Comment by Heleen de Vaan on November 20, 2013 at 2:34pm

Thank you Ruud and Gabriele Astrid, for your comments.

The Creative Commons idea I always think a very nice, friendly principle.

Concerning the comment Gabriele Astrid on my page yesterday, of course copyright is important to guarantee income for the artist. But I think the spirit of Mail Art also includes a certain freedom and flexibility of the use of art. That's why many mail artists don't have problems when others use their work to create something new, to pass on to the next receiver (see for instance the new mail art which has been made from the Brain Cell forms of Ryosuke Cohen - which in itself already is a spreading of original works of art, stamp designs etcetera.  Several mail artists (including me) have an other paid job besides the art job, to be able to feed themselves and their family (speaking for myself, I'm breadwinner, and for the money I earn a year by my illustrations I could feed my family for one week or so).

In contrary to your words, Gabriele, you wrote on my page that you "hope also that Mail Art will become a real market like other art & design. Otherwise you can also say it is only a hobby", I think this statement misses the spirit of a big part of mail art. 'Only a hobby' sounds as an insult to the ones for whom (mail) art is their life, and who choose not to be dependent of galleries and other commercial organisations (by seeking an other paid job outside of art) and even were and are so kind to have other people use their works. It sounds as a condemnation to unpaid art, as if only paid (and copyrighted) art would be Real art. 

Comment by Ruud Janssen on November 20, 2013 at 6:05am

I've added a link. Copyleft is described quite well. How it feels that someone copies you is an interesting question. Will cause some disussions for sure...

Comment by Ruud Janssen on November 20, 2013 at 6:03am

Copyleft (a play on the word copyright) is the practice of using copyright law to offer the right to distribute copies and modified versions of a work and requiring that the same rights be preserved in modified versions of the work. In other words, copyleft is a general method for marking a creative work as freely available to be modified, and requiring all modified and extended versions of the program to be free as well.[1]

Copyleft is a form of licensing and can be used to maintain copyright conditions for works such as computer software, documents, and art. In general, copyright law is used by an author to prohibit recipients from reproducing, adapting, or distributing copies of the work.
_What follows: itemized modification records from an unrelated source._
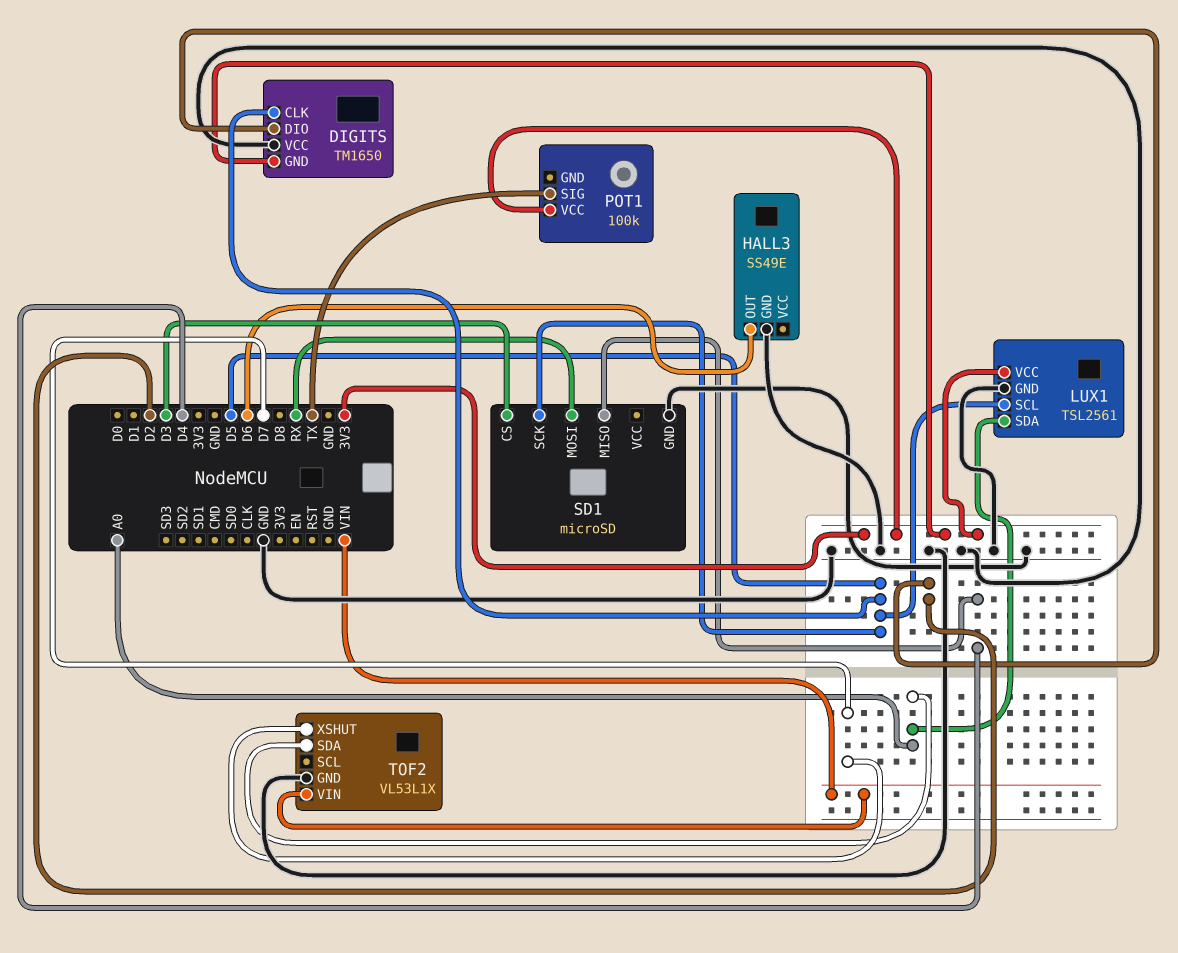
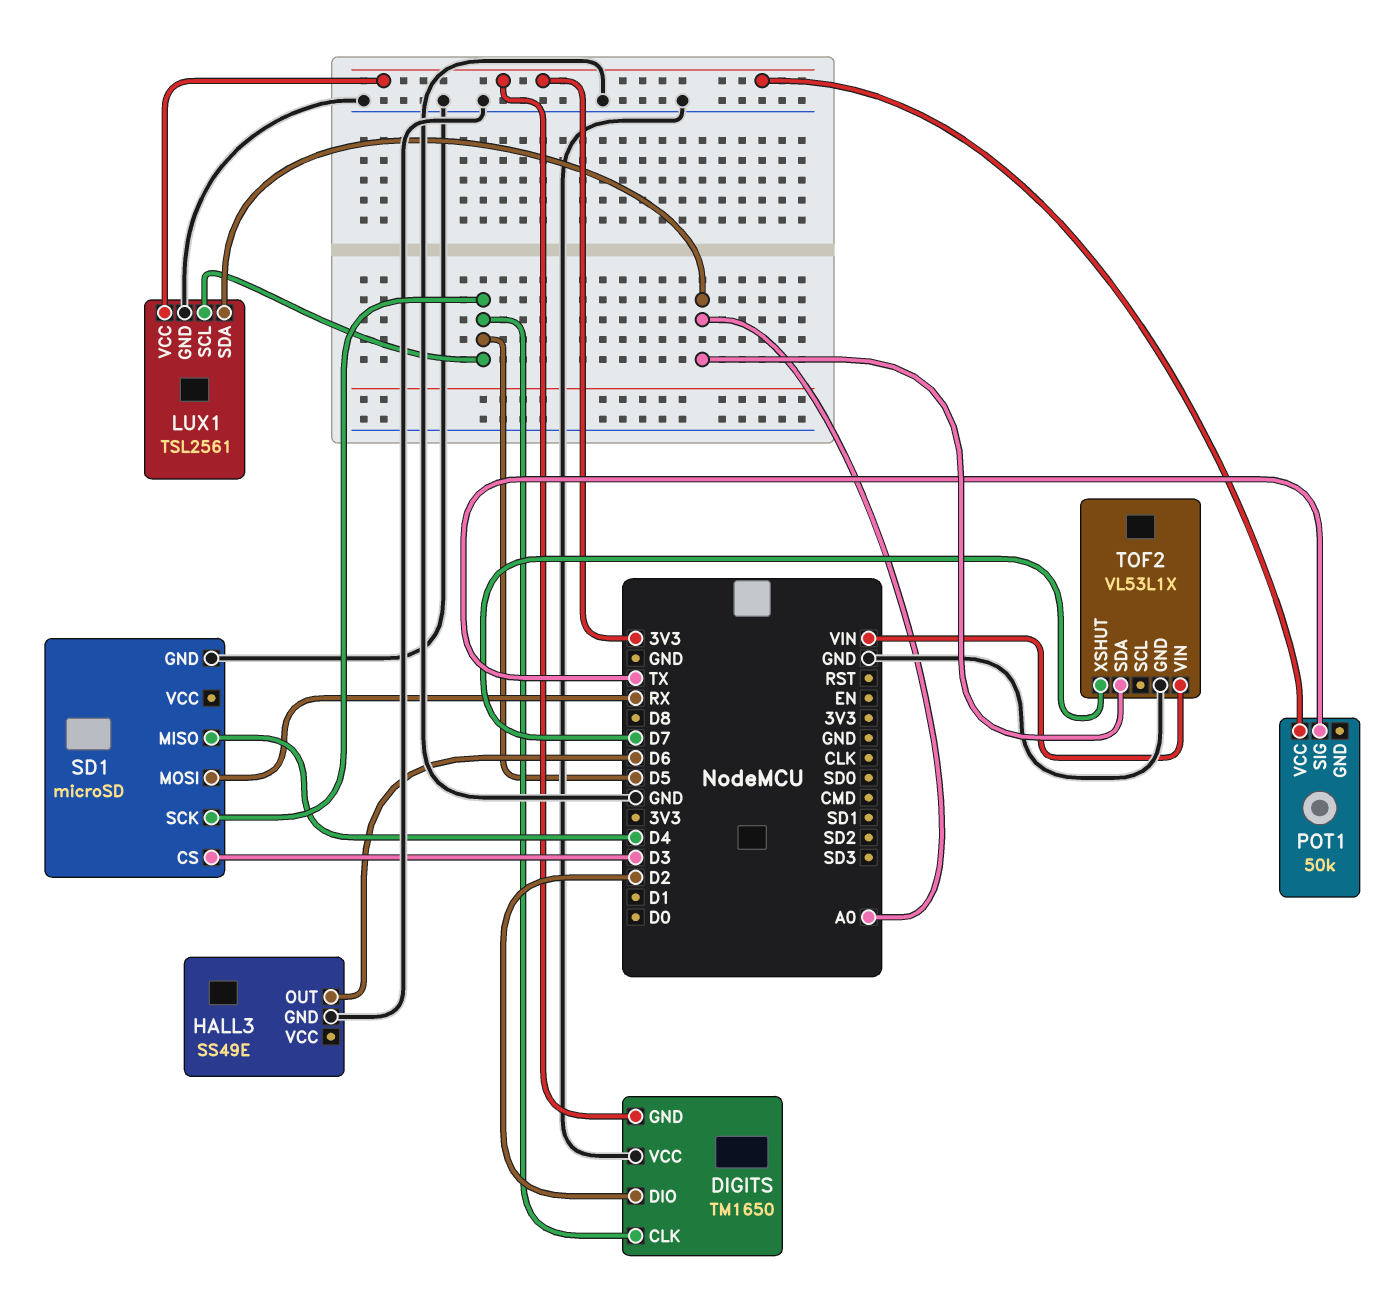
POT1: 100k -> 50k

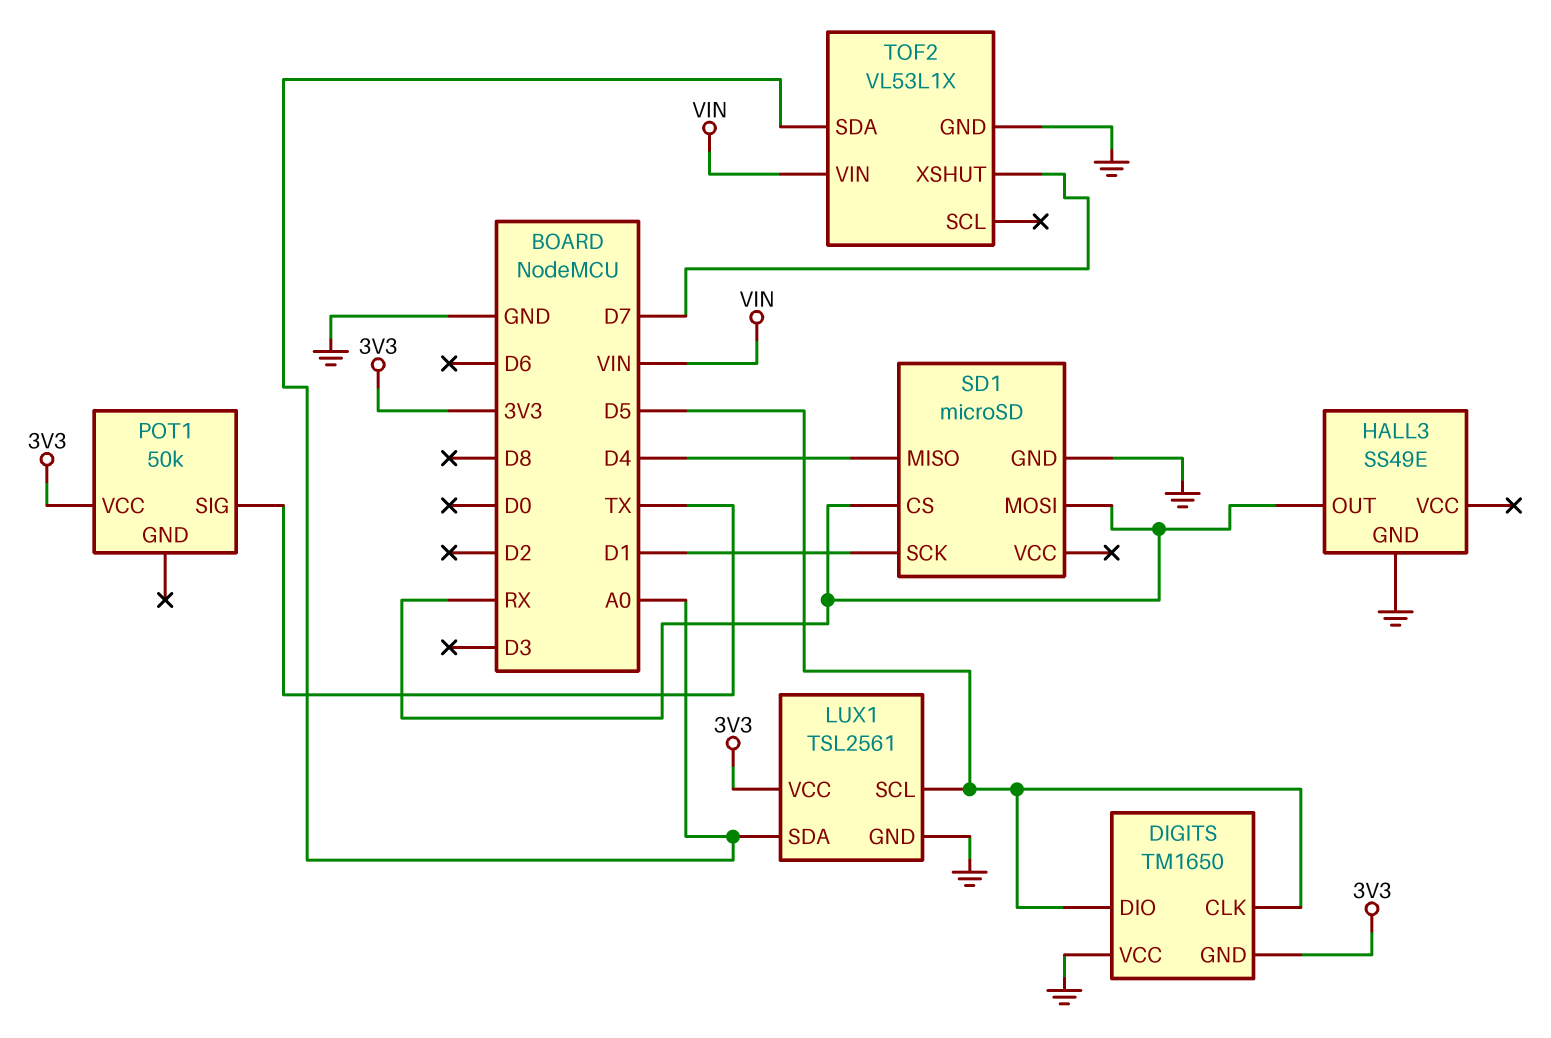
DIGITS pin DIO: D2 -> D5
HALL3 pin OUT: D6 -> RX
SD1 pin CS: D3 -> RX
SD1 pin SCK: D5 -> D1

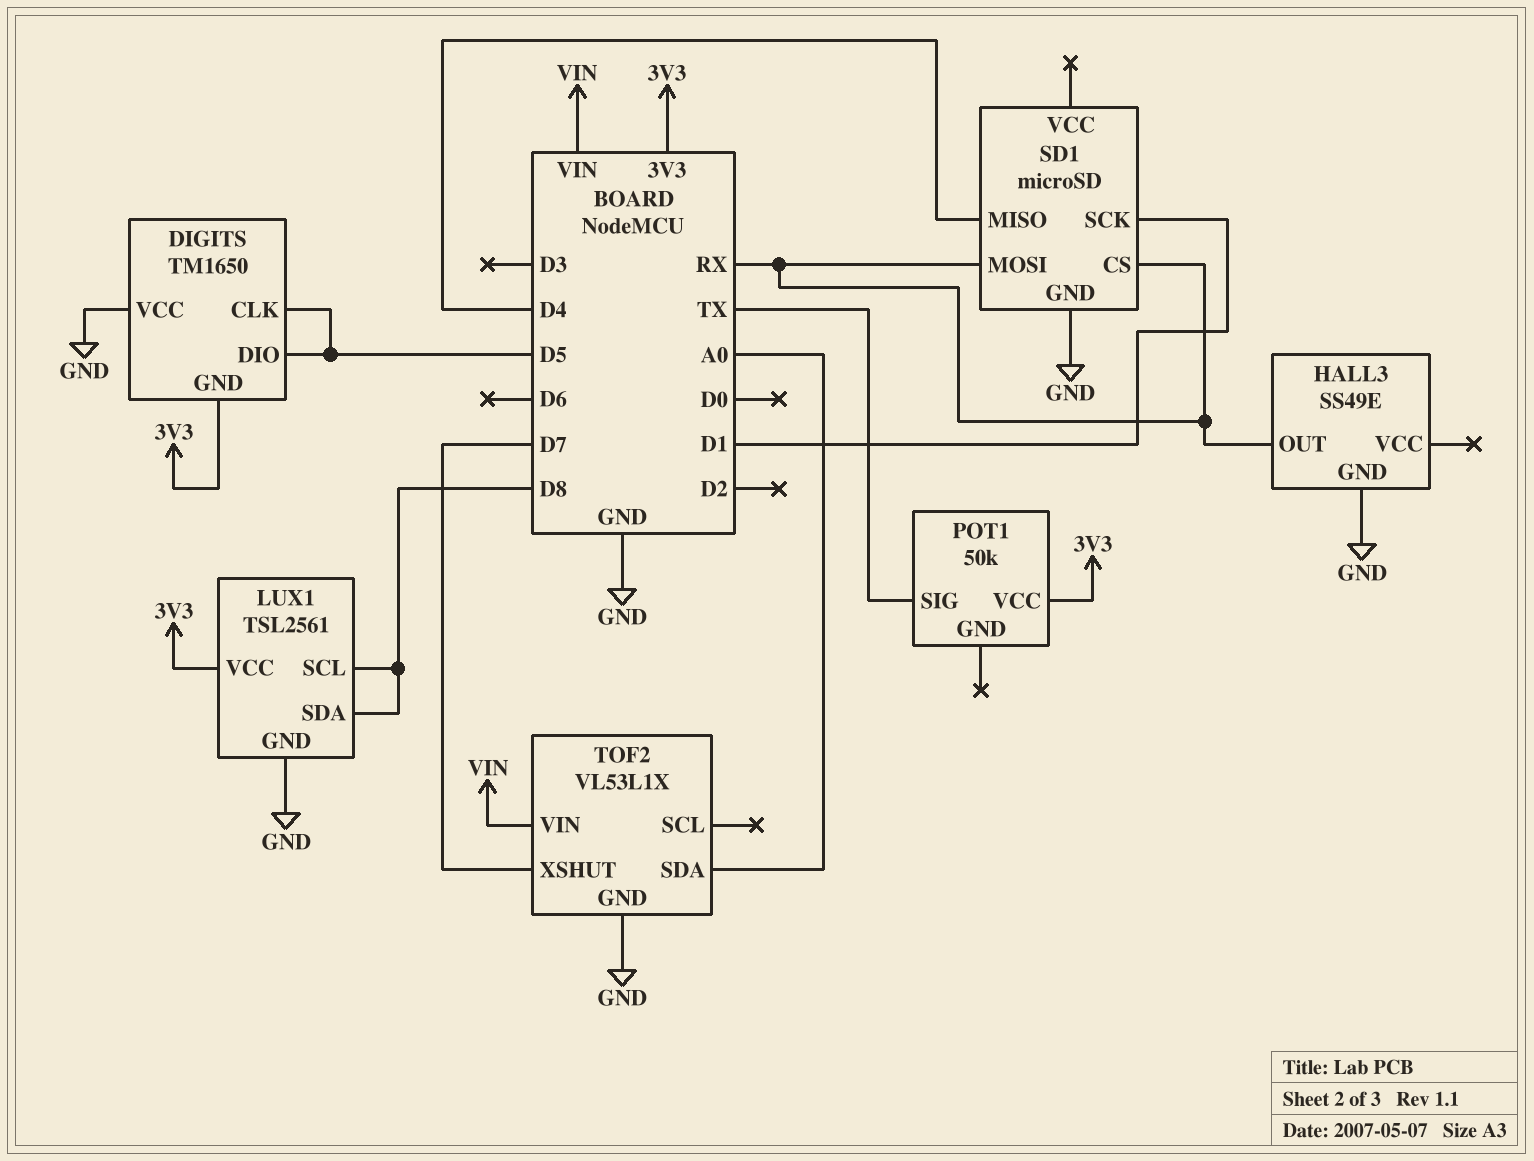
LUX1 pin SCL: D5 -> D8
LUX1 pin SDA: A0 -> D8

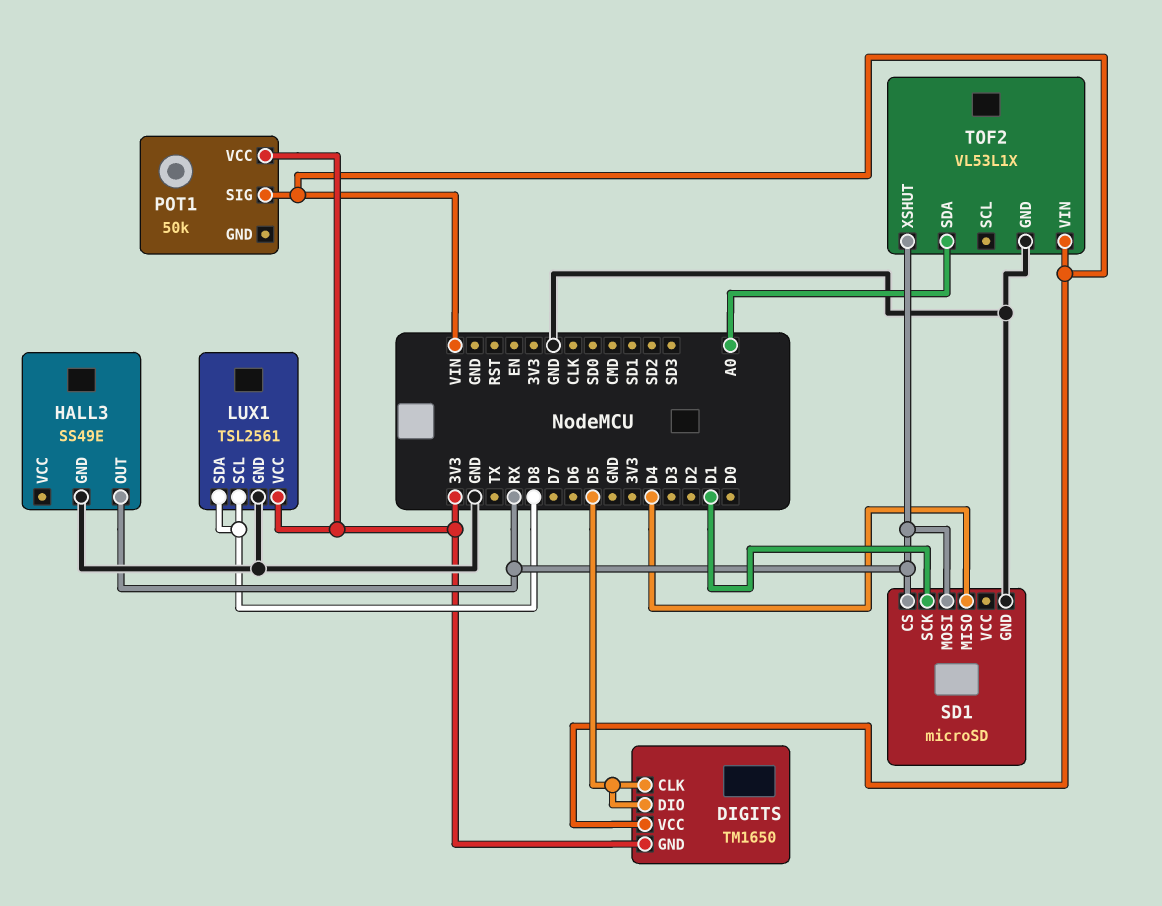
DIGITS pin VCC: GND -> VIN
POT1 pin SIG: TX -> VIN
TOF2 pin XSHUT: D7 -> RX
In contrast, under copyleft, an author may give every person who receives a copy of a work permission to reproduce, adapt or distribute it and require that any resulting copies or adaptations are also bound by the same licensing agreement.

Copyleft licenses (for software) require that information necessary for reproducing and modifying the work must be made available to recipients of the executable. The source code files will usually contain a copy of the license terms and acknowledge the author(s).

Copyleft type licenses are a novel use of existing copyright law to ensure a work remains freely available. The GNU General Public License, originally written by Richard Stallman, was the first copyleft license to see extensive use, and continues to dominate the licensing of copylefted software. Creative Commons, a non-profit organization founded by Lawrence Lessig, provides a similar license provision condition called ShareAlike.